Liquidity Mining

Liquidity mining, often referred to as yield farming, is a mechanism where liquidity providers earn token rewards in return for the liquidity they offer to the platform. Liquidity mining serves to create an additional revenue stream for liquidity providers, offsetting the potential for impermanent loss (IL). Furthermore, implementing liquidity mining also helps nascent platforms bootstrap initial liquidity, which attracts traders with less slippage. Onboarding more traders is essential as it leads to higher swap fees that are distributed to liquidity providers, generating higher returns on their deposits.

Liquidity providers may engage in liquidity mining by staking their positions in a dedicated liquidity staking pool. It is important to note that a position only earns swap fee rewards while it is active, meaning that the current price of the pool is within its price range.

GnoSwap offers two types of liquidity mining incentives for its liquidity staking pools:

1) $GNS Incentives

GnoSwap distributes newly minted $GNS tokens to incentivized pools on a per-block basis, with further details available in the Emission section. During the initial launch, the GnoSwap team will select these incentivized pools from among the pools that hold tokens essential to the GnoSwap platform. However, the authority to add or remove incentives from pools will be transferred to the GnoSwap DAO governance in the future.

2) External Incentives

GnoSwap enables third-party projects to inject tokens as rewards to liquidity staking pools to incentivize liquidity providers. The incentive provider must specify the type of the token, its quantity, and a period for the staking contract to automatically distribute rewards to position stakers.

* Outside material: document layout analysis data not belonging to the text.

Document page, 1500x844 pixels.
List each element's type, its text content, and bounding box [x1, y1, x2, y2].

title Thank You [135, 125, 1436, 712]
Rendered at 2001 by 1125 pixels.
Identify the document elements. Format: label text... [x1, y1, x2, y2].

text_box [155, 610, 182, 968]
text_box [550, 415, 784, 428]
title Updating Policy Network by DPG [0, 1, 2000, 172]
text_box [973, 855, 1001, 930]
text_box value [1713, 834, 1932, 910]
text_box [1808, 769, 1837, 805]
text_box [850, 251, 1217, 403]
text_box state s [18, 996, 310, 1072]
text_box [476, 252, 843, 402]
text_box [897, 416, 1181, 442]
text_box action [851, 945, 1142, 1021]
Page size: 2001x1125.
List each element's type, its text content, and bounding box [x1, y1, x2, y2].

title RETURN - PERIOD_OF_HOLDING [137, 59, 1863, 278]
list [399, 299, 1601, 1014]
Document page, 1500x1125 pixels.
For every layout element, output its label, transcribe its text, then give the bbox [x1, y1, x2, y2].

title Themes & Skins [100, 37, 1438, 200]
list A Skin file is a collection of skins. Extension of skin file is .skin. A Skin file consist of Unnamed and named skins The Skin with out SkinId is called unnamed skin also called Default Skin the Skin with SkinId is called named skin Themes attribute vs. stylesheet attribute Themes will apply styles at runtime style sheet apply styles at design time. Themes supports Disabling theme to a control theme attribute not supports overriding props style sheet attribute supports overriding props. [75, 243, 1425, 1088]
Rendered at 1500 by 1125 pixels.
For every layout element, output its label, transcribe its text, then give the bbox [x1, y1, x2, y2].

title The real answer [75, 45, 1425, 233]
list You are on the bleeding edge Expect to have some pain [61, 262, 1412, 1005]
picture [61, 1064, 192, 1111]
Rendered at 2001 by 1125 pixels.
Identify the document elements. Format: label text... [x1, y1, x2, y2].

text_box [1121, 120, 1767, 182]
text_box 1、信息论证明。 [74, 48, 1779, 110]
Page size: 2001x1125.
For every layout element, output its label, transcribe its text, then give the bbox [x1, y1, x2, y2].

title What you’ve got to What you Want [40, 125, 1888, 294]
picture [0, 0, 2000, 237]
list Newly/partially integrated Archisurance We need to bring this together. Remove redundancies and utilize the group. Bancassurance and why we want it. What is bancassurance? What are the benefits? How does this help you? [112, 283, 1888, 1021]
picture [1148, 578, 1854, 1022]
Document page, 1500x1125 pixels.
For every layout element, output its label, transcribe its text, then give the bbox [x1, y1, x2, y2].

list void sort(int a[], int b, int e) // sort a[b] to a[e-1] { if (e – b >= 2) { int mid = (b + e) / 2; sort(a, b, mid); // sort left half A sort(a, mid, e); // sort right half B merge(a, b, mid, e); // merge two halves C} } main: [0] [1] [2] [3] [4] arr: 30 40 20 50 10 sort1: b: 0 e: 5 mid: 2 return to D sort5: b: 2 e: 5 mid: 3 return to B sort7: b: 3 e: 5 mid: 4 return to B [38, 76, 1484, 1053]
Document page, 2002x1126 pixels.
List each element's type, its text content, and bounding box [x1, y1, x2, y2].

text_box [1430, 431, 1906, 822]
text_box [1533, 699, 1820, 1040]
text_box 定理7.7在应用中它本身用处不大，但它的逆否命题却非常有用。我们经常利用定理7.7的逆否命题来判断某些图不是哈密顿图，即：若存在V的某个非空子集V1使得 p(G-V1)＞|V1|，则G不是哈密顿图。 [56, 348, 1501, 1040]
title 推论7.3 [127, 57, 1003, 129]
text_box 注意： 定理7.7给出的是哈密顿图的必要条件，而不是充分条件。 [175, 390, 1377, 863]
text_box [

GnoSwap offers this functionality to help new, low-capital projects that lack credibility or reputation become an incentivized pool to bootstrap liquidity for growth.

Warm-Up Periods

Warm-Up Period is a novel reward mechanism that applies a dynamic multiplier to each staked position based on its total duration staked in range, which is taken into account when calculating the staking reward. This mechanism is designed to encourage long-term liquidity provision while offering flexibility for those who often need to adjust their price range to remain active due to liquidity concentration.

Understanding the Warm-Up Period Mechanism

  1. Keep Staking for Higher Rewards: A penalty is applied to a newly staked position, which decreases gradually over time in 4 ranges. To earn maximum rewards, the position must be staked for more than 30 days.

  2. Unstaking Resets Your Progress: Unstaking your position will reset your progress to the lowest multiplier. Once you reach the highest multiplier, you must keep your position staked to maintain maximum rewards.

  3. Residual Rewards Are Rolled Over: Rewards that are undistributed due to penalties are automatically rolled over to the next block. For external rewards, any remaining rewards at the end of the distribution period are returned to the deployment wallet.

Multipliers are divided into 4 different ranges as the following:

  • 0 to 5 days: estimatedRewards * 0.3

  • 6 to 10 days: estimatedRewards * 0.5

  • 10 to 30 days: estimatedRewards * 0.7

  • More than 30 days: estimatedRewards * 1.0

Unvested internal $GNS rewards, which occur before staked positions reach 30 days for full rewards, go to the protocol fee contract. The unvested rewards from external incentives go to the incentive provider's address once the incentive duration, set by the incentive provider, ends.

This mechanism strikes a balance between encouraging long-term participation in staking and accommodating the needs of those who seek flexibility for their staked positions.